Other languages, such as Perl, offer file handling interfaces. Abuse of cat in these languages is beyond useless: the pointless shell call can create security issues, make the program subject to any number of shell portability issues, easily runs afoul both shell and Perl quoting and interpolation rules, complicates error handling, and creates software that is nigh impossible to debug—perl -c will check the Perl code, but not any of the shell code. Instead, use the features of the language to read a file. These internal methods, such as open in Perl, are more secure, more portable, and more amenable to special needs, such as binmode calls to properly handle encoded or binary files.

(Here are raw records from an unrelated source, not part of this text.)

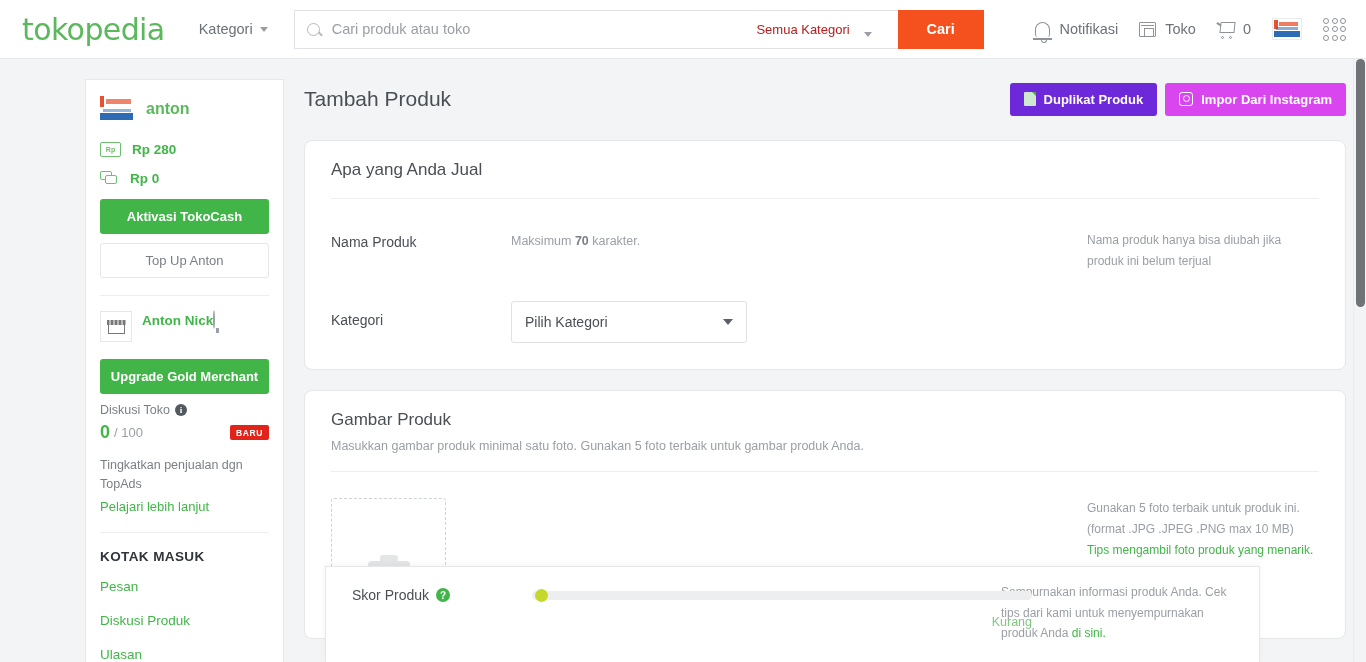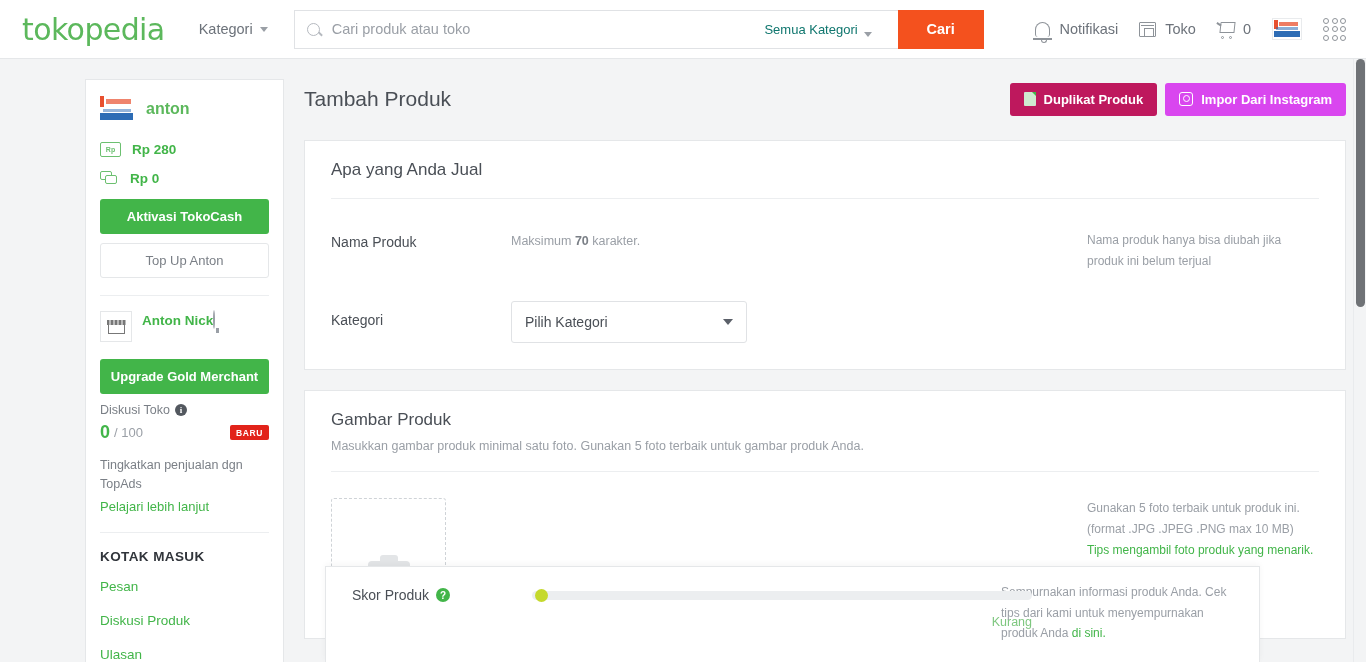--- a/index.html
+++ b/index.html
@@ -71,22 +71,22 @@
     right: -4px; bottom: 0px;
   }
   .search-input {
     border: none; outline: none;
     font-size: 14.5px; color: #31353b;
     font-family: "Liberation Sans", sans-serif;
     flex: 1; background: transparent;
   }
   .search-input::placeholder { color: #9a9fa6; }
   .allcat {
-    display: flex; align-items: flex-end; gap: 6px;
-    font-size: 13px; color: #0f766e;
+    display: flex; align-items: flex-end; gap: 14px;
+    font-size: 13px; color: #b91c1c;
     padding-right: 14px;
     white-space: nowrap;
     cursor: pointer;
   }
   .btn-cari {
     background: #f4511e;
     color: #fff;
     font-size: 14.5px; font-weight: bold;
     border: none;
     width: 86px;
@@ -343,21 +343,21 @@
   }
   .page-title { font-size: 21px; color: #4a4f56; font-weight: 400; }
   .head-actions { margin-left: auto; display: flex; gap: 8px; }
   .btn-dup, .btn-ig {
     display: flex; align-items: center; gap: 8px;
     border: none; border-radius: 3px;
     color: #fff; font-size: 13px; font-weight: bold;
     padding: 9px 14px; cursor: pointer;
     font-family: "Liberation Sans", sans-serif;
   }
-  .btn-dup { background: #be185d; }
+  .btn-dup { background: #6d28d9; }
   .btn-ig { background: #d946ef; }
   .ic-doc {
     width: 12px; height: 14px; background: #cfe9d0; border-radius: 1px;
     position: relative; flex: none;
   }
   .ic-doc::after {
     content:""; position:absolute; top:0; right:0;
     border-left:4px solid transparent; border-top:4px solid #42b549;
   }
   .ic-ig {
@@ -365,21 +365,21 @@
     border-radius: 3px; position: relative; flex: none;
   }
   .ic-ig::after {
     content:""; position:absolute; top:2.3px; left:2.3px;
     width:5px; height:5px; border:1.4px solid #fff; border-radius:50%;
   }
 
   .card {
     background: #fff;
     border: 1px solid #e5e7e9;
-    border-radius: 0;
+    border-radius: 8px;
     margin-bottom: 20px;
   }
   .card-head { padding: 19px 26px 0 26px; }
   .card-title { font-size: 17px; color: #4a4f56; font-weight: 400; }
   .card-sub { font-size: 12.5px; color: #9a9fa6; margin-top: 9px; }
   .card-rule { height: 1px; background: #eceef0; margin: 18px 26px 0; }
   .card-body { padding: 26px 26px 26px 26px; }
 
   .frow { display: flex; align-items: flex-start; }
   .flabel {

open(my $fh, '<', $filename) or die "error: cannot open $filename: $!\n";
binmode($fh, ':utf8');
while (my $line = <$fh>) {
next if $line =~ m/…/;


Or, consider the convenience of File::Slurp:

use File::Slurp;
my $text = read_file($filename);

Terminus Obscura

Another useless use of cat is to hide the terminal:

$ echo foo >file
$ perl -ple 'print "terminal!" if -t' file
$ cat file | perl -ple 'print "terminal!" if -t'

This may be required should the command behave differently on a terminal, and the non-terminal behavior is desired. However, again, there are solutions that do not involve the needless inefficiency of cat. Using the prefix notation, the data can be passed on standard input, which moves standard input of the subsequent program away from the terminal:

$ <file perl -ple 'print "terminal detected" if -t'

The second method is to close standard input. The filename is read by the program itself, not needlessly by cat:

$ perl -ple 'print "terminal detected" if -t' file <&-

The tty(1) command shows how closing standard input hides the terminal:

$ tty
$ tty <&-
not a tty

Terminal checks should be used sparingly, and consistently, or an option to disable or force the behavior offered in complicated applications, as the invisible change in behavior can cause unexpected results in systems where the terminal or STDOUT are used for other purposes (for example under test frameworks, or in certain FastCGI implementations).